Measuring calibration of likelihood-ratio systems

Peter Vergeer

Netherlands Forensic Institute


Slides


Video

In this presentation, I explain the concepts of what constitutes well-calibrated probabilities and well-calibrated likelihood ratios. I briefly describe graphical representations for assessing degree of calibration. I then focus on several metrics designed to assess degree of calibration, and present the results of a study comparing the performance of different metrics. Three metrics are taken from the existing literature, and one is a novel metric. One existing metric is based on the expected value of different-source likelihood-ratio values and the expected value of the inverse of same-source likelihood-ratio values (after Good, 1985), another is based on the proportion of different-source likelihood ratios above 2 and the proportion of same-source likelihood ratios below 0.5 (after Royall, 1997), and the third is Cllrcal (Brümmer & du Preez, 2006). The novel metric is devPAV (Vergeer et al., 2021).

Dr Vergeer is a research scientist in forensic statistics at the Netherlands Forensic Institute.
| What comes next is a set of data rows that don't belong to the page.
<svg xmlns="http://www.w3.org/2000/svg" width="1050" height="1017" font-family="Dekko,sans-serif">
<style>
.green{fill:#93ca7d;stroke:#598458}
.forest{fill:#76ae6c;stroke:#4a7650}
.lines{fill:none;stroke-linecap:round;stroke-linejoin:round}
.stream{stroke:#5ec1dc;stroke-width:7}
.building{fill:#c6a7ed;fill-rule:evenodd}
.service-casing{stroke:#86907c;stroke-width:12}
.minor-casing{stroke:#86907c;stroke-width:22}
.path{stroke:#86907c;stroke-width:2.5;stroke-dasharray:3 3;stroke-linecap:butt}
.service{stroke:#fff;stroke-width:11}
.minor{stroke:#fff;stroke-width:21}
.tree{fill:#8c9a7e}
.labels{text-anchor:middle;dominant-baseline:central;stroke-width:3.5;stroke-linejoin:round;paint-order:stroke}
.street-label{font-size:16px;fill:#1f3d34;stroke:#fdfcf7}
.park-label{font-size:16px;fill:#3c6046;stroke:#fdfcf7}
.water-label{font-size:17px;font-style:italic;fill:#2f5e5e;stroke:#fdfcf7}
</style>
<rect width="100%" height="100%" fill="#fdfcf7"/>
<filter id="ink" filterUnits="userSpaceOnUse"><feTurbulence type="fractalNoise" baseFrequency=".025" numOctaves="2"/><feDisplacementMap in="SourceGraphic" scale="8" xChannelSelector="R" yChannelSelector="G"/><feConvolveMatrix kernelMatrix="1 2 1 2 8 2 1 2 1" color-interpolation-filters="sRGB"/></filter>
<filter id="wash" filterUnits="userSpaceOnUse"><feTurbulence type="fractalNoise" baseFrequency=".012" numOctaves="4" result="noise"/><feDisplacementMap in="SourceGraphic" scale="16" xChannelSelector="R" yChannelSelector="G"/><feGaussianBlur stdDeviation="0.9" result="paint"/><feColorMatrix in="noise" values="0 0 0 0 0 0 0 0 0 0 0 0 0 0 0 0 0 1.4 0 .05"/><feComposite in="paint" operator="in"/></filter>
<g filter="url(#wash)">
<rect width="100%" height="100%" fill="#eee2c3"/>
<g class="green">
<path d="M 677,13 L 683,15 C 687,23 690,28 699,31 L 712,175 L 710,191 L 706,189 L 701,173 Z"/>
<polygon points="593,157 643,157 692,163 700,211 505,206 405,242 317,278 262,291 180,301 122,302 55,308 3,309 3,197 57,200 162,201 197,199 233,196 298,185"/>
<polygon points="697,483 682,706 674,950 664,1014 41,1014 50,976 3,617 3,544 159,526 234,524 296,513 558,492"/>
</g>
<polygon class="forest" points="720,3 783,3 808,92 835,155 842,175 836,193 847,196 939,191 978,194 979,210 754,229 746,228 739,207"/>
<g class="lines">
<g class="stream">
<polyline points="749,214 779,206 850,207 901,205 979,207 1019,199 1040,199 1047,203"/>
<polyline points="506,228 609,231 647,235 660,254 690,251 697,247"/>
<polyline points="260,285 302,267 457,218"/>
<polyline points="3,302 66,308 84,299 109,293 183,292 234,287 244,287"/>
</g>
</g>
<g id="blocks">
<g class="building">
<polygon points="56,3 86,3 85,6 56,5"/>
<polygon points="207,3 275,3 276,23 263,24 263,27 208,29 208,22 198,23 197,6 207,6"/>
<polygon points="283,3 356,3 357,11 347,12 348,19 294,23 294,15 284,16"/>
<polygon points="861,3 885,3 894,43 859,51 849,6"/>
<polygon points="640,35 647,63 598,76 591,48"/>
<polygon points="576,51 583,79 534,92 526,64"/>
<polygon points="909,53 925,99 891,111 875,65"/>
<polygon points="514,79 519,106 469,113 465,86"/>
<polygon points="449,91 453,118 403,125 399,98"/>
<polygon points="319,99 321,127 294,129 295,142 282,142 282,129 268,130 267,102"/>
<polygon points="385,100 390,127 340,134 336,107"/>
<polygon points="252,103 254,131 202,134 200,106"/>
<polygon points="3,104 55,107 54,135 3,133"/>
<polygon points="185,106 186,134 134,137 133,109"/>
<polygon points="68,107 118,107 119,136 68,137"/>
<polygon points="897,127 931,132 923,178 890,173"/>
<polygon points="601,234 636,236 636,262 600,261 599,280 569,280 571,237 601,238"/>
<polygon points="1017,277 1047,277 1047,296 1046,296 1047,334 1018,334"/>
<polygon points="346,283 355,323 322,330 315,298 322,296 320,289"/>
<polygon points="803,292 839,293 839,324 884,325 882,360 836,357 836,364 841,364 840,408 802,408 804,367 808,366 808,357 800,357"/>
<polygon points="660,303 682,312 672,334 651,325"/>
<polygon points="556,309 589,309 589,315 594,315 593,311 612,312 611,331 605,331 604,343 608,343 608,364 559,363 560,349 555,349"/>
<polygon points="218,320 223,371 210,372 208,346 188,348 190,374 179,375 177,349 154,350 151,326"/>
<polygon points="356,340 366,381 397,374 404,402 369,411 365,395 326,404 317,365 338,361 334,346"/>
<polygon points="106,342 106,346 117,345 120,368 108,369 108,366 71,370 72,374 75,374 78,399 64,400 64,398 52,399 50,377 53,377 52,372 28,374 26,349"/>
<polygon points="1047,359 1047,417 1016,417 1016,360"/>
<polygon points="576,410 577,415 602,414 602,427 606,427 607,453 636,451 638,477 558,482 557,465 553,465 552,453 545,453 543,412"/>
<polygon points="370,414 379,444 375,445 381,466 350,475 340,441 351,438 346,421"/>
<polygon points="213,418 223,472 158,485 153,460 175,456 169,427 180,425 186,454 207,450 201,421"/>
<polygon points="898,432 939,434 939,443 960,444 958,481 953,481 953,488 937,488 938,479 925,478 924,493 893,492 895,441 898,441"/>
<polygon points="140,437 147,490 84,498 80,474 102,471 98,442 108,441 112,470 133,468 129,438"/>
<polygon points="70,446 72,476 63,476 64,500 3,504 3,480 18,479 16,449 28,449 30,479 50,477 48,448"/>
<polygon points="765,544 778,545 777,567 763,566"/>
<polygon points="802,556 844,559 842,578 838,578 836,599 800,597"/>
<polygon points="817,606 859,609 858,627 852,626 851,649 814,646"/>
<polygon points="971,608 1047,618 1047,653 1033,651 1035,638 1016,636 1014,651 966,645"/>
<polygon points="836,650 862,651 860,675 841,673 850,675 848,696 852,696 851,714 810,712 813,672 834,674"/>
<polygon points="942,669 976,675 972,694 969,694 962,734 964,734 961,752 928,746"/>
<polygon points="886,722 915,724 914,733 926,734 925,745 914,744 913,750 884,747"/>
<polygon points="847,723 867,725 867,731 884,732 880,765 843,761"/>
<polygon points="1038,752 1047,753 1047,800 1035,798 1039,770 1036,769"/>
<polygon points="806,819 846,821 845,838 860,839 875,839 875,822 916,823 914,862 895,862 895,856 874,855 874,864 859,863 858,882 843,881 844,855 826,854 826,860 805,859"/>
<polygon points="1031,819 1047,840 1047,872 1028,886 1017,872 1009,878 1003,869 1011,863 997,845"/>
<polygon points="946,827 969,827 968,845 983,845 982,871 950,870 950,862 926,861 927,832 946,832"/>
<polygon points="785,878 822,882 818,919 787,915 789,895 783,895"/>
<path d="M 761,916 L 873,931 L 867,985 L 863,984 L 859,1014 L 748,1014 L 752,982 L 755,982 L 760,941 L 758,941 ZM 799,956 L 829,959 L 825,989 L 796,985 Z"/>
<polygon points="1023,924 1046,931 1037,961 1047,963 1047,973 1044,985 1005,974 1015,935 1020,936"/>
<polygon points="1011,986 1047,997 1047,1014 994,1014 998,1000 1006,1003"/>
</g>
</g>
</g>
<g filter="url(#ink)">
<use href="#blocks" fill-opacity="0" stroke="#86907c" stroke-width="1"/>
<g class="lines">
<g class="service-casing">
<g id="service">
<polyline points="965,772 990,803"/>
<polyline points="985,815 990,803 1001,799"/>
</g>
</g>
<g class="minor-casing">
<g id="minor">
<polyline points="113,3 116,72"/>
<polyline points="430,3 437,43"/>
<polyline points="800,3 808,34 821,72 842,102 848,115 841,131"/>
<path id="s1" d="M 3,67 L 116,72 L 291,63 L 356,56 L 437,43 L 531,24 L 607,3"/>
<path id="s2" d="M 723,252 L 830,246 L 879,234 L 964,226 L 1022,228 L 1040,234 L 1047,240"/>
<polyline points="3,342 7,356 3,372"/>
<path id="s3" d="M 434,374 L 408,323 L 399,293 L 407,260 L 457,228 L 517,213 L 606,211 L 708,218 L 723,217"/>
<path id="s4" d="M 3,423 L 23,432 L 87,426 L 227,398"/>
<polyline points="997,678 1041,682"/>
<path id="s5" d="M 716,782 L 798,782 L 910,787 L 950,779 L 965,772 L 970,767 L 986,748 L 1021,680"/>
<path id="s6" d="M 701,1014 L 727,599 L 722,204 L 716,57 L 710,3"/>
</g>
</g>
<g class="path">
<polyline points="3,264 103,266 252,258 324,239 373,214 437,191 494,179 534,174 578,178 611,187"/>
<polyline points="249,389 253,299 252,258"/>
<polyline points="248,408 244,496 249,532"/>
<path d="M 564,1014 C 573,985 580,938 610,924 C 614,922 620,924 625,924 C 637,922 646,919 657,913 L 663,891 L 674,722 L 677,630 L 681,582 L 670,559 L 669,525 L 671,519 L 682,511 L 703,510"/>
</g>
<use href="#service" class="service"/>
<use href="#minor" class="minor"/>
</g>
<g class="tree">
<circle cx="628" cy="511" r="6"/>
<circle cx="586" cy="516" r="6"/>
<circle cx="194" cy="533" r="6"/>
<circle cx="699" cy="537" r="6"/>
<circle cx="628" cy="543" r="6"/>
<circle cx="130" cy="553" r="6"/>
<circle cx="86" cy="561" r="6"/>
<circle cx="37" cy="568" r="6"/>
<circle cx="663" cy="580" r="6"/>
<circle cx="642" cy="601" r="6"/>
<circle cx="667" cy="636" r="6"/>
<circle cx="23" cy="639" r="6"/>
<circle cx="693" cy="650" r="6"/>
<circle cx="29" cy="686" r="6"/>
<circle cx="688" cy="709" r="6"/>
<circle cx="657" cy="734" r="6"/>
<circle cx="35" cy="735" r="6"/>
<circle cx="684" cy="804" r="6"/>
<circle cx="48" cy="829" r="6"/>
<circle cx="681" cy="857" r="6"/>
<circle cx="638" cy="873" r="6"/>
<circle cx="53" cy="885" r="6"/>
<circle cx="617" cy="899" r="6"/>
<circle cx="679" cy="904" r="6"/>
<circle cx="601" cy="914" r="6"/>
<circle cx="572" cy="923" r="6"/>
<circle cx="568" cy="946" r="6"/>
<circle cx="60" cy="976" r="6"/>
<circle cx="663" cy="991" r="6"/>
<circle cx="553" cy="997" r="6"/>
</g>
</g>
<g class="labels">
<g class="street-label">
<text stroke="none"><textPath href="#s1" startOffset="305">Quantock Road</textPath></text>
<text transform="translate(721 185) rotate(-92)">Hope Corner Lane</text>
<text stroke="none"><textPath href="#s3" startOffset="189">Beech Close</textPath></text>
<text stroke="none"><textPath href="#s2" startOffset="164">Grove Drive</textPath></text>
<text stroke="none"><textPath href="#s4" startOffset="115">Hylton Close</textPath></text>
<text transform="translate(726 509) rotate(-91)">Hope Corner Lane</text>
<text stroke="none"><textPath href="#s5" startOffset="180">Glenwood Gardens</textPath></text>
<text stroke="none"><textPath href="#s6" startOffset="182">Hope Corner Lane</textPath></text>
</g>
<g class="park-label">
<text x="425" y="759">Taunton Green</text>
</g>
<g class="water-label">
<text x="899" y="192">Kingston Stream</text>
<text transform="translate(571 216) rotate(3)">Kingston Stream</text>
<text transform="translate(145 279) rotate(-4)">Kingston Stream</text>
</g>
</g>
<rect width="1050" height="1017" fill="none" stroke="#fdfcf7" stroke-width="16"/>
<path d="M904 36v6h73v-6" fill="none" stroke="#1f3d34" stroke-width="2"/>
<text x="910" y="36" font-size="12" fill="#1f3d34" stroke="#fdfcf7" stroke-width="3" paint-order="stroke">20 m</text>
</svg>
His research focuses on computer-based methods for evaluation of strength of evidence, and on measuring and improving the performance of human experts. He has published multiple research papers on calibration of likelihood-ratio systems and on measuring the degree of calibration of likelihood-ratio systems.



Panel Discussion

Moderator: Rolf J.F. Ypma

Principal Scientist, Netherlands Forensic Institute

Forensic Data Science Laboratory, Department of Computer Science & Aston Institute for Forensic Linguistics, Aston University

TBA

Video

The presenters will discuss aspects of calibration on which there is consensus, aspects on which there is disagreement, and aspects requiring additional research. They will also discuss how to encourage wider adoption of calibration of likelihood-ratio systems in forensic practice.